WHAT YOU WILL DO
Scan the records for lines with the word "home", and copy every such line.

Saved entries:
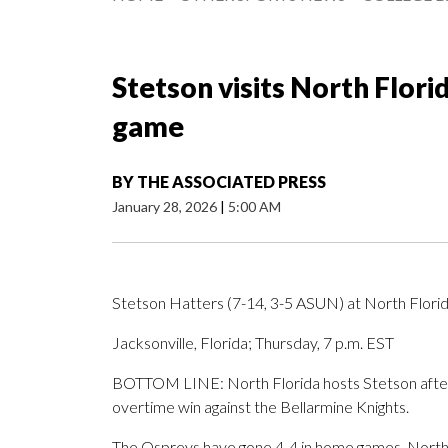
Stetson visits North Flori
game
BY
THE ASSOCIATED PRESS
January 28, 2026
|
5:00 AM
Stetson Hatters (7-14, 3-5 ASUN) at North Flori
Jacksonville, Florida; Thursday, 7 p.m. EST
BOTTOM LINE: North Florida hosts Stetson after 
overtime win against the Bellarmine Knights.
The Ospreys have gone 4-4 in home games. North F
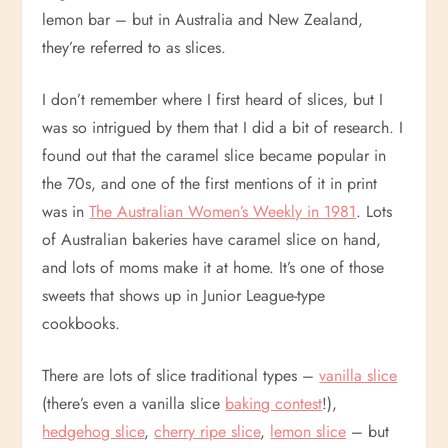
lemon bar – but in Australia and New Zealand,
they’re referred to as slices.
I don’t remember where I first heard of slices, but I
was so intrigued by them that I did a bit of research. I
found out that the caramel slice became popular in
the 70s, and one of the first mentions of it in print
was in
The Australian Women’s Weekly in 1981
. Lots
of Australian bakeries have caramel slice on hand,
and lots of moms make it at home. It’s one of those
sweets that shows up in Junior League-type
cookbooks.
There are lots of slice traditional types –
vanilla slice
(there’s even a vanilla slice
baking contest
!),
hedgehog slice
,
cherry ripe slice
,
lemon slice
– but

RESULT
The Ospreys have gone 4-4 in home games. North F
and lots of moms make it at home. It’s one of those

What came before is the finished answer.